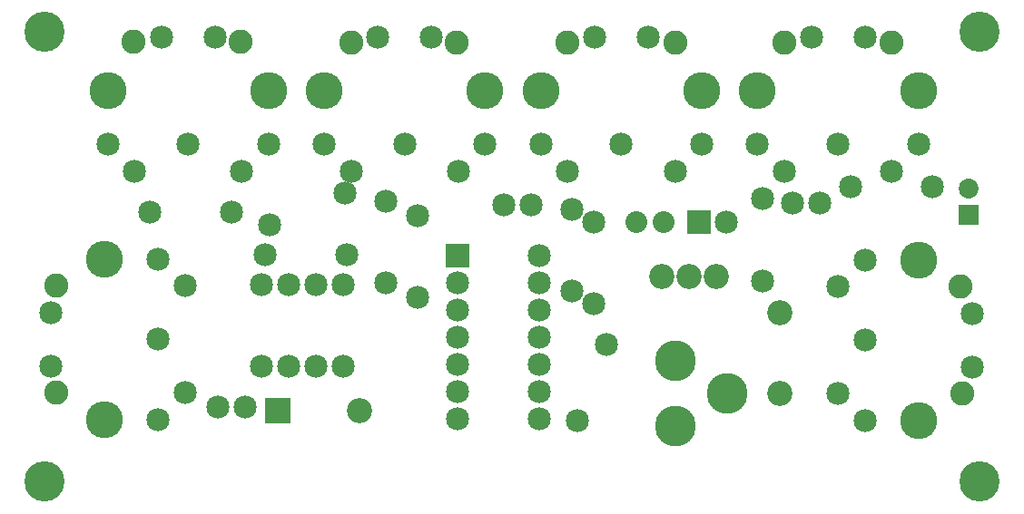
<source format=gts>
G04 MADE WITH FRITZING*
G04 WWW.FRITZING.ORG*
G04 DOUBLE SIDED*
G04 HOLES PLATED*
G04 CONTOUR ON CENTER OF CONTOUR VECTOR*
%ASAXBY*%
%FSLAX23Y23*%
%MOIN*%
%OFA0B0*%
%SFA1.0B1.0*%
%ADD10C,0.080000*%
%ADD11C,0.085000*%
%ADD12C,0.136000*%
%ADD13C,0.092000*%
%ADD14C,0.150000*%
%ADD15C,0.072992*%
%ADD16C,0.147795*%
%ADD17C,0.088740*%
%ADD18R,0.092000X0.092000*%
%ADD19R,0.085000X0.085000*%
%ADD20R,0.072992X0.072992*%
%ADD21C,0.030000*%
%LNMASK1*%
G90*
G70*
G54D10*
X2271Y1050D03*
X2371Y1050D03*
G54D11*
X2511Y1337D03*
X2413Y1239D03*
X2216Y1337D03*
X2019Y1239D03*
X1921Y1337D03*
X2314Y1731D03*
G54D12*
X1921Y1534D03*
X2511Y1534D03*
G54D11*
X2118Y1731D03*
X921Y1337D03*
X822Y1239D03*
X626Y1337D03*
X429Y1239D03*
X330Y1337D03*
X724Y1731D03*
G54D12*
X330Y1534D03*
X921Y1534D03*
G54D11*
X527Y1731D03*
X3307Y1337D03*
X3208Y1239D03*
X3011Y1337D03*
X2814Y1239D03*
X2716Y1337D03*
X3110Y1731D03*
G54D12*
X2716Y1534D03*
X3307Y1534D03*
G54D11*
X2913Y1731D03*
X1716Y1337D03*
X1618Y1239D03*
X1421Y1337D03*
X1224Y1239D03*
X1126Y1337D03*
X1519Y1731D03*
G54D12*
X1126Y1534D03*
X1716Y1534D03*
G54D11*
X1322Y1731D03*
X3358Y1181D03*
X3058Y1181D03*
X2736Y1137D03*
X2736Y836D03*
X2161Y601D03*
X2055Y320D03*
X2846Y1121D03*
X2946Y1121D03*
X2114Y1050D03*
X2114Y750D03*
X925Y1042D03*
X1201Y1159D03*
X1784Y1114D03*
X1884Y1114D03*
X2035Y1097D03*
X2035Y797D03*
X1468Y1074D03*
X1468Y774D03*
X484Y1089D03*
X784Y1089D03*
X1350Y1129D03*
X1350Y829D03*
X909Y932D03*
X1209Y932D03*
G54D13*
X956Y357D03*
X1254Y357D03*
G54D11*
X3110Y322D03*
X3011Y420D03*
X3110Y617D03*
X3011Y814D03*
X3110Y912D03*
X3503Y518D03*
G54D12*
X3307Y912D03*
X3307Y322D03*
G54D11*
X3503Y715D03*
X515Y916D03*
X614Y818D03*
X515Y621D03*
X614Y424D03*
X515Y325D03*
X122Y719D03*
G54D12*
X318Y325D03*
X318Y916D03*
G54D11*
X122Y522D03*
X896Y522D03*
X896Y822D03*
X996Y522D03*
X996Y822D03*
X1096Y522D03*
X1096Y822D03*
X1196Y522D03*
X1196Y822D03*
X736Y373D03*
X836Y373D03*
X1613Y927D03*
X1913Y927D03*
X1613Y827D03*
X1913Y827D03*
X1613Y727D03*
X1913Y727D03*
X1613Y627D03*
X1913Y627D03*
X1613Y527D03*
X1913Y527D03*
X1613Y427D03*
X1913Y427D03*
X1613Y327D03*
X1913Y327D03*
G54D14*
X2413Y542D03*
X2413Y302D03*
X2603Y422D03*
G54D13*
X2563Y853D03*
X2463Y853D03*
X2363Y853D03*
G54D11*
X2500Y1050D03*
X2600Y1050D03*
G54D13*
X2799Y719D03*
X2799Y421D03*
G54D15*
X3492Y1077D03*
X3492Y1176D03*
G54D16*
X3531Y1751D03*
X3531Y97D03*
X98Y97D03*
X98Y1751D03*
G54D17*
X141Y424D03*
X141Y818D03*
X3468Y420D03*
X3460Y814D03*
X1610Y1711D03*
X818Y1715D03*
X425Y1715D03*
X1224Y1711D03*
X2019Y1711D03*
X2413Y1711D03*
X2814Y1711D03*
X3208Y1711D03*
G54D18*
X955Y357D03*
G54D19*
X1613Y927D03*
X2500Y1050D03*
G54D20*
X3492Y1077D03*
G54D21*
G36*
X868Y550D02*
X923Y550D01*
X923Y495D01*
X868Y495D01*
X868Y550D01*
G37*
D02*
G36*
X2532Y822D02*
X2532Y884D01*
X2594Y884D01*
X2594Y822D01*
X2532Y822D01*
G37*
D02*
G36*
X2830Y689D02*
X2768Y689D01*
X2768Y751D01*
X2830Y751D01*
X2830Y689D01*
G37*
D02*
G04 End of Mask1*
M02*
</source>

****************************************

Using the records above, list each line that includes "FRITZING".

G04 MADE WITH FRITZING*
G04 WWW.FRITZING.ORG*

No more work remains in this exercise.